Segment Start: Records for this exercise
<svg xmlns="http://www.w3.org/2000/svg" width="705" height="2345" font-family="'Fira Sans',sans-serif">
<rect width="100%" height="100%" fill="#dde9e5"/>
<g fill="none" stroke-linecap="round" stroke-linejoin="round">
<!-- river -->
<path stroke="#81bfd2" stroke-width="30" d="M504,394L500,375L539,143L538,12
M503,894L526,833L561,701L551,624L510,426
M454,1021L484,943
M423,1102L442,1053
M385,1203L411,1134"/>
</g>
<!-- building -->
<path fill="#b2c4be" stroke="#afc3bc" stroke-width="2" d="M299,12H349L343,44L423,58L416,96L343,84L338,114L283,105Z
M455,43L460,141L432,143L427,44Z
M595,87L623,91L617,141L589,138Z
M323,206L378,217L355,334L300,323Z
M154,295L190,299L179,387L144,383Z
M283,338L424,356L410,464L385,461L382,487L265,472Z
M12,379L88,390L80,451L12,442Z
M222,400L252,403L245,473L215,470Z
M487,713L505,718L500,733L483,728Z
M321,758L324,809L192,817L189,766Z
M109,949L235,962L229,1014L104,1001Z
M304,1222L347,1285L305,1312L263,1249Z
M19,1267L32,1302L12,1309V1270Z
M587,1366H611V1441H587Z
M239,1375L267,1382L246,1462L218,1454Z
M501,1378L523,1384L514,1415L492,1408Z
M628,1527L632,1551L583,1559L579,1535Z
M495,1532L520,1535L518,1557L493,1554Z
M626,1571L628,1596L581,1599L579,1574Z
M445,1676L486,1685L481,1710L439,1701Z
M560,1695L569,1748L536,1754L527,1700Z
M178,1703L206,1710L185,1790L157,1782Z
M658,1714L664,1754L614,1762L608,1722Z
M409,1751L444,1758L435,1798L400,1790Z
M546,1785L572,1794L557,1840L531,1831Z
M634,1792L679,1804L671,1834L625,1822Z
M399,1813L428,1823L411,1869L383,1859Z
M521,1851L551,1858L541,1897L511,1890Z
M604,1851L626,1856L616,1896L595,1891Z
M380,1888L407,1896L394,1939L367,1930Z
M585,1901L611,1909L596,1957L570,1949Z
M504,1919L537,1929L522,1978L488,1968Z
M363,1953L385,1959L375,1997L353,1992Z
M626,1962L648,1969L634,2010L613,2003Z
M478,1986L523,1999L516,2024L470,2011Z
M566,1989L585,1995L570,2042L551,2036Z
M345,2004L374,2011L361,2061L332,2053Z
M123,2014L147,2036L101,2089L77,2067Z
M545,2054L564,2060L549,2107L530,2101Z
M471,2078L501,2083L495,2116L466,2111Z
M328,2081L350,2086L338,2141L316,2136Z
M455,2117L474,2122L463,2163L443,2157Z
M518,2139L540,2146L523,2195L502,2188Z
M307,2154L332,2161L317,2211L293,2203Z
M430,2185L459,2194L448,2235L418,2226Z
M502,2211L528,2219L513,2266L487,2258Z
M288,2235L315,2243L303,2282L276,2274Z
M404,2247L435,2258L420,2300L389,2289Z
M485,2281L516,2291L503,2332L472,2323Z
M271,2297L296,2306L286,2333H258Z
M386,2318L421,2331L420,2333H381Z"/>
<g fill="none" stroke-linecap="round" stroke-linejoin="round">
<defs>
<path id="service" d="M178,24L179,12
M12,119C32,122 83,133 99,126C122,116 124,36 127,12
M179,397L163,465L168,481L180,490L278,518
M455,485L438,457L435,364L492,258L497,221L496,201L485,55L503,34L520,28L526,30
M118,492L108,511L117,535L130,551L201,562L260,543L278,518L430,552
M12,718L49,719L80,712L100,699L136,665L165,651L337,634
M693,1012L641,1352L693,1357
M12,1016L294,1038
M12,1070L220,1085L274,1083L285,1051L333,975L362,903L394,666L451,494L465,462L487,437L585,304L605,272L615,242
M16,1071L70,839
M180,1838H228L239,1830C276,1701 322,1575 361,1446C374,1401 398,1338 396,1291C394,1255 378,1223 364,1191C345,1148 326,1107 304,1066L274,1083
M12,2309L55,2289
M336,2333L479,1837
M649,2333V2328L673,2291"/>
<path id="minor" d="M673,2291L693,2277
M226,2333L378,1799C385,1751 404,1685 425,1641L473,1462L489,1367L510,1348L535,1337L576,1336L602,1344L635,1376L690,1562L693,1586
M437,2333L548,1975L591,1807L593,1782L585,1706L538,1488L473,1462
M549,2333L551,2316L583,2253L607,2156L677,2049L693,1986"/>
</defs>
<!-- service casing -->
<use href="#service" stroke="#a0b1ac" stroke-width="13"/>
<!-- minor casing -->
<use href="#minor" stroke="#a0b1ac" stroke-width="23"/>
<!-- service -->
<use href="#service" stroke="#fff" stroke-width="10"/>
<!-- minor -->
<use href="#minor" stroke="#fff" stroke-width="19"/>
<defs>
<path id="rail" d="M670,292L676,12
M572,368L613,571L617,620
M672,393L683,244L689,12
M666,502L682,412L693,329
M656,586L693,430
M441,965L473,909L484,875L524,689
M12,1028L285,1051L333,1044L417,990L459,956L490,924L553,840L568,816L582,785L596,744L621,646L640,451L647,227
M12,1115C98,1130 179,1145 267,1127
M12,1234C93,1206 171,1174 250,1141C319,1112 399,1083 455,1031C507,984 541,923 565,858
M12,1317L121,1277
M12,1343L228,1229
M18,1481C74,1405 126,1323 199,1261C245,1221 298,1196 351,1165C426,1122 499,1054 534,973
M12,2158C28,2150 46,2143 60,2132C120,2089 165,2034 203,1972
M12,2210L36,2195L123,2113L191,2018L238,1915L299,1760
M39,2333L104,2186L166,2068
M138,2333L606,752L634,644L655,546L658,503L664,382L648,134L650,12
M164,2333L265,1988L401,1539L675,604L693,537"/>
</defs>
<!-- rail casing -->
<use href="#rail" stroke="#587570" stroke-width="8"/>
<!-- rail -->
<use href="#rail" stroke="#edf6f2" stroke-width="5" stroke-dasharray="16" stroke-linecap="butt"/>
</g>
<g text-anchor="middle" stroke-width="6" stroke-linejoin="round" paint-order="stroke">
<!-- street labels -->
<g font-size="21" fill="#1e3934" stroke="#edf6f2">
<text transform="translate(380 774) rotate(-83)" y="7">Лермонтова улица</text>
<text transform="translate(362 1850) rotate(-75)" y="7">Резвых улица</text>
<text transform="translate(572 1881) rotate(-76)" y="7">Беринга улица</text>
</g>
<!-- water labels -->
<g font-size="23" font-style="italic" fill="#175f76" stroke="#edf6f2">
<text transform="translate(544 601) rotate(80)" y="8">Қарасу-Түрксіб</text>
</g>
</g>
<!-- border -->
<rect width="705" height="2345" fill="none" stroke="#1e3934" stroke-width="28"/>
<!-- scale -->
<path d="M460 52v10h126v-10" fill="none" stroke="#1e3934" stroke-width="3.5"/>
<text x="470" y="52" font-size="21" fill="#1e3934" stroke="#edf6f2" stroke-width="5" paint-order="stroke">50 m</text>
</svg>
Segment End: Records for this exercise
Task goal:
Set down the material exactly, keeping every line.

Exercise answer:
<svg xmlns="http://www.w3.org/2000/svg" width="705" height="2345" font-family="'Fira Sans',sans-serif">
<rect width="100%" height="100%" fill="#dde9e5"/>
<g fill="none" stroke-linecap="round" stroke-linejoin="round">
<!-- river -->
<path stroke="#81bfd2" stroke-width="30" d="M504,394L500,375L539,143L538,12
M503,894L526,833L561,701L551,624L510,426
M454,1021L484,943
M423,1102L442,1053
M385,1203L411,1134"/>
</g>
<!-- building -->
<path fill="#b2c4be" stroke="#afc3bc" stroke-width="2" d="M299,12H349L343,44L423,58L416,96L343,84L338,114L283,105Z
M455,43L460,141L432,143L427,44Z
M595,87L623,91L617,141L589,138Z
M323,206L378,217L355,334L300,323Z
M154,295L190,299L179,387L144,383Z
M283,338L424,356L410,464L385,461L382,487L265,472Z
M12,379L88,390L80,451L12,442Z
M222,400L252,403L245,473L215,470Z
M487,713L505,718L500,733L483,728Z
M321,758L324,809L192,817L189,766Z
M109,949L235,962L229,1014L104,1001Z
M304,1222L347,1285L305,1312L263,1249Z
M19,1267L32,1302L12,1309V1270Z
M587,1366H611V1441H587Z
M239,1375L267,1382L246,1462L218,1454Z
M501,1378L523,1384L514,1415L492,1408Z
M628,1527L632,1551L583,1559L579,1535Z
M495,1532L520,1535L518,1557L493,1554Z
M626,1571L628,1596L581,1599L579,1574Z
M445,1676L486,1685L481,1710L439,1701Z
M560,1695L569,1748L536,1754L527,1700Z
M178,1703L206,1710L185,1790L157,1782Z
M658,1714L664,1754L614,1762L608,1722Z
M409,1751L444,1758L435,1798L400,1790Z
M546,1785L572,1794L557,1840L531,1831Z
M634,1792L679,1804L671,1834L625,1822Z
M399,1813L428,1823L411,1869L383,1859Z
M521,1851L551,1858L541,1897L511,1890Z
M604,1851L626,1856L616,1896L595,1891Z
M380,1888L407,1896L394,1939L367,1930Z
M585,1901L611,1909L596,1957L570,1949Z
M504,1919L537,1929L522,1978L488,1968Z
M363,1953L385,1959L375,1997L353,1992Z
M626,1962L648,1969L634,2010L613,2003Z
M478,1986L523,1999L516,2024L470,2011Z
M566,1989L585,1995L570,2042L551,2036Z
M345,2004L374,2011L361,2061L332,2053Z
M123,2014L147,2036L101,2089L77,2067Z
M545,2054L564,2060L549,2107L530,2101Z
M471,2078L501,2083L495,2116L466,2111Z
M328,2081L350,2086L338,2141L316,2136Z
M455,2117L474,2122L463,2163L443,2157Z
M518,2139L540,2146L523,2195L502,2188Z
M307,2154L332,2161L317,2211L293,2203Z
M430,2185L459,2194L448,2235L418,2226Z
M502,2211L528,2219L513,2266L487,2258Z
M288,2235L315,2243L303,2282L276,2274Z
M404,2247L435,2258L420,2300L389,2289Z
M485,2281L516,2291L503,2332L472,2323Z
M271,2297L296,2306L286,2333H258Z
M386,2318L421,2331L420,2333H381Z"/>
<g fill="none" stroke-linecap="round" stroke-linejoin="round">
<defs>
<path id="service" d="M178,24L179,12
M12,119C32,122 83,133 99,126C122,116 124,36 127,12
M179,397L163,465L168,481L180,490L278,518
M455,485L438,457L435,364L492,258L497,221L496,201L485,55L503,34L520,28L526,30
M118,492L108,511L117,535L130,551L201,562L260,543L278,518L430,552
M12,718L49,719L80,712L100,699L136,665L165,651L337,634
M693,1012L641,1352L693,1357
M12,1016L294,1038
M12,1070L220,1085L274,1083L285,1051L333,975L362,903L394,666L451,494L465,462L487,437L585,304L605,272L615,242
M16,1071L70,839
M180,1838H228L239,1830C276,1701 322,1575 361,1446C374,1401 398,1338 396,1291C394,1255 378,1223 364,1191C345,1148 326,1107 304,1066L274,1083
M12,2309L55,2289
M336,2333L479,1837
M649,2333V2328L673,2291"/>
<path id="minor" d="M673,2291L693,2277
M226,2333L378,1799C385,1751 404,1685 425,1641L473,1462L489,1367L510,1348L535,1337L576,1336L602,1344L635,1376L690,1562L693,1586
M437,2333L548,1975L591,1807L593,1782L585,1706L538,1488L473,1462
M549,2333L551,2316L583,2253L607,2156L677,2049L693,1986"/>
</defs>
<!-- service casing -->
<use href="#service" stroke="#a0b1ac" stroke-width="13"/>
<!-- minor casing -->
<use href="#minor" stroke="#a0b1ac" stroke-width="23"/>
<!-- service -->
<use href="#service" stroke="#fff" stroke-width="10"/>
<!-- minor -->
<use href="#minor" stroke="#fff" stroke-width="19"/>
<defs>
<path id="rail" d="M670,292L676,12
M572,368L613,571L617,620
M672,393L683,244L689,12
M666,502L682,412L693,329
M656,586L693,430
M441,965L473,909L484,875L524,689
M12,1028L285,1051L333,1044L417,990L459,956L490,924L553,840L568,816L582,785L596,744L621,646L640,451L647,227
M12,1115C98,1130 179,1145 267,1127
M12,1234C93,1206 171,1174 250,1141C319,1112 399,1083 455,1031C507,984 541,923 565,858
M12,1317L121,1277
M12,1343L228,1229
M18,1481C74,1405 126,1323 199,1261C245,1221 298,1196 351,1165C426,1122 499,1054 534,973
M12,2158C28,2150 46,2143 60,2132C120,2089 165,2034 203,1972
M12,2210L36,2195L123,2113L191,2018L238,1915L299,1760
M39,2333L104,2186L166,2068
M138,2333L606,752L634,644L655,546L658,503L664,382L648,134L650,12
M164,2333L265,1988L401,1539L675,604L693,537"/>
</defs>
<!-- rail casing -->
<use href="#rail" stroke="#587570" stroke-width="8"/>
<!-- rail -->
<use href="#rail" stroke="#edf6f2" stroke-width="5" stroke-dasharray="16" stroke-linecap="butt"/>
</g>
<g text-anchor="middle" stroke-width="6" stroke-linejoin="round" paint-order="stroke">
<!-- street labels -->
<g font-size="21" fill="#1e3934" stroke="#edf6f2">
<text transform="translate(380 774) rotate(-83)" y="7">Лермонтова улица</text>
<text transform="translate(362 1850) rotate(-75)" y="7">Резвых улица</text>
<text transform="translate(572 1881) rotate(-76)" y="7">Беринга улица</text>
</g>
<!-- water labels -->
<g font-size="23" font-style="italic" fill="#175f76" stroke="#edf6f2">
<text transform="translate(544 601) rotate(80)" y="8">Қарасу-Түрксіб</text>
</g>
</g>
<!-- border -->
<rect width="705" height="2345" fill="none" stroke="#1e3934" stroke-width="28"/>
<!-- scale -->
<path d="M460 52v10h126v-10" fill="none" stroke="#1e3934" stroke-width="3.5"/>
<text x="470" y="52" font-size="21" fill="#1e3934" stroke="#edf6f2" stroke-width="5" paint-order="stroke">50 m</text>
</svg>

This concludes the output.